• Your goal:
Locate, in the data below, the line that contains "ring dip: (527, 310)" and the line that contains "pinky tip: (502, 303)"; reproduce exactly those two lines and every line between them, nothing more.

• Data for processing:
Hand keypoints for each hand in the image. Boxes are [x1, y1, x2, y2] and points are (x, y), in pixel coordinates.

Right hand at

==

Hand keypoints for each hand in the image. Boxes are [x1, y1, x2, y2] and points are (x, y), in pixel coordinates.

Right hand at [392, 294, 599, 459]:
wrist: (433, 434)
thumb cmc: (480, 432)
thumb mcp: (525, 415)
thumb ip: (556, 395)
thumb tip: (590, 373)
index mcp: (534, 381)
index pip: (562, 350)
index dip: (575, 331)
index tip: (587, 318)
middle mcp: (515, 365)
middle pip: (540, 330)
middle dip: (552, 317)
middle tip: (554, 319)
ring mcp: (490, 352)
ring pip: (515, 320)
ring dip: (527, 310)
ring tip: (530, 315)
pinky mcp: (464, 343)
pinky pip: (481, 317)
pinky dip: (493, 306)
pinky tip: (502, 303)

• Task answer:
ring dip: (527, 310)
ring tip: (530, 315)
pinky mcp: (464, 343)
pinky pip: (481, 317)
pinky dip: (493, 306)
pinky tip: (502, 303)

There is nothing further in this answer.